A taxpayer has been ordered to pay a reduced penalty after losing a First Tier Tribunal appeal related to the use of a tax avoidance scheme
The appellant, Kenan Altunis, had appealed against a penalty issued by HMRC for a total of £1,657,268 related to his co-operation with a loss-creation scheme run through a Bermuda based company.
In March 2008, Altunis entered into a tax scheme called Aphabeta designed and marketed by the Montpelier group of companies.
The Montpelier group of companies was headquartered in the Isle of Man. One of its subsidiaries was Montpelier Tax Planning Ltd, previously known as MTM Ltd.
He then filed his 2007-09 self-assessment tax return, which included a claim for scheme-generated losses of £5,344,846.23 from a trade-in derivatives via an agent, Alphabeta Trading Limited (ABT), in Bermuda between 3 and 17 March 2008.
Following an enquiry HMRC issued a closure notice removing the claimed losses and handed Altunis a penalty under Taxes Management Act 1970 (TMA).
This was determined on the basis that Altunis had acted fraudulently or negligently by ‘knowingly’ making a false representation in his return because he knew he was not trading in derivatives on a commercial basis to profit.
The penalty was £1,657,268, but HMRC asked the First Tier Tribunal (FTT) to reduce it to £1,139,371 to allow a higher level of mitigation. Altunis appealed against the penalty.
At the time he entered the scheme, Mr Altunis was the Managing Director and Global Head of FX Sales of UniCredit, part of Bayerische Hypo-und Vereinsbank AG.
He denied he had any expertise in stock market trading, saying that ‘comparing my expertise to that of a trader is akin to comparing a car salesman to the production engineers’.
HMRC placed a lot of weight on a ‘side letter’ issued to Altunis by Montpelier. This said that if the scheme did not work, Montpelier would refund his costs of entering the scheme and would write off a related loan.
As a result of the letter, Altunis had completed his self-assessment return recklessly, not caring whether it was true or false, HMRC said.
The penalties were charged under TMA s95, which does not distinguish between fraud and negligence. Instead, it sets penalties for both at a maximum of 100% of the tax which would have been paid had the return been completed correctly.
In this case, the tax difference was £2,071,585. The issued penalty was 80% of that amount, on the basis that Altunis had acted fraudulently.
During the tribunal, Altunis denied knowing that Alphabeta was a loss-generating scheme and said he thought it was a genuine trading opportunity with the possibility of making profits.

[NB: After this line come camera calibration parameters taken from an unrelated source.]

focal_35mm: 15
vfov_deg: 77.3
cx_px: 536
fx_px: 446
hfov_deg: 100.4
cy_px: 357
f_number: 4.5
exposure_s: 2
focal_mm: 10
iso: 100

As part of the scheme Altunis had signed a loan agreement for £5,250,000 with a Montpelier company called Bayridge Investments LLC. Altunis said that ‘at no point in time did I think the loan was not real’.
The dividend strip scheme involved the purchase of dividend rights from Montpelier associated companies. Scheme users claimed a trading loss for the cost of purchasing dividend rights.

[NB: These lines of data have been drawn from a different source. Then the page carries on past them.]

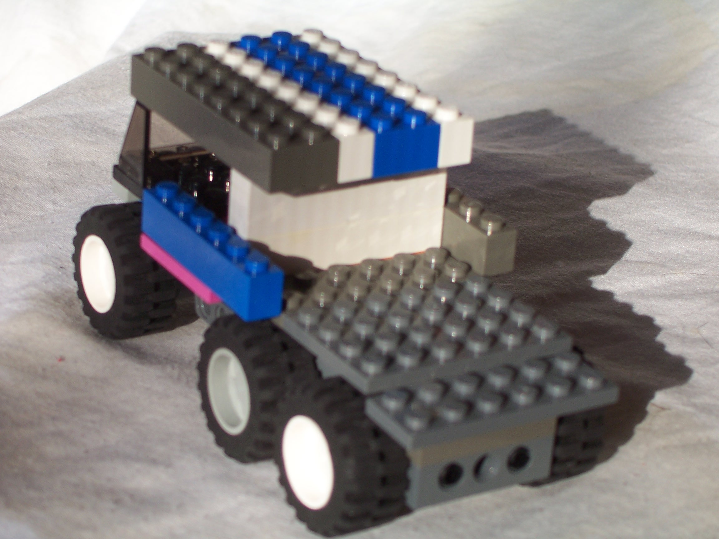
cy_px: 270
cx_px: 360
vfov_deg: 14.5
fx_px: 2119
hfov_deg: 19.3
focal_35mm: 102
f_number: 4
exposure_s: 1/250
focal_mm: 17.5
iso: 80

However, by relying on a perceived loophole in the Income and Corporation Taxes Act 1988 (ICTA), Montpelier excluded dividends received from the computation of trade profits.
The FTT agreed with HMRC that Altunis had known he was not carrying on a trade but added that Altunis had understood that this was not necessary because he was deemed to be trading as a result of the agreement with the agency.
In reference to the side letter, the FTT found that this did not prove Altunis had ‘knowingly’ made a false representation. Instead, it showed he was unsure whether the scheme worked, but participated after receiving the side letter, which had protected him from risk.
But the tribunal did determine that Altunis had been negligent, on the basis that a reasonable person would have taken ‘independent professional advice’ on such a ‘highly aggressive’ loss-creation scheme.
Judge Anne Redston said: ‘In our judgment, the reasonable person would have taken independent advice on the scheme from a suitably qualified tax specialist. Montpelier repeatedly advised that he obtain independent advice, but Altunis did not do so.
‘He read the documentation and noted that it did not guarantee he would be entitled to claim the losses, but instead that HMRC should accept his claim. Even then he did not obtain advice, but instead entered the scheme having been assured that his fee would be refunded and the loan written off were the scheme not to succeed.
‘Mr Altunis had no previous experience with Montpelier, although he checked its website and took into account the professional qualifications of senior staff and his IFA. That falls far short of the actions of a reasonable person, given all the factors set out above.’
As Altunis had not been fraudulent, the FTT allowed a further reduction for cooperation, resulting in a total penalty of £652,459, 31.5% of the tax difference from his inaccurate loan claim.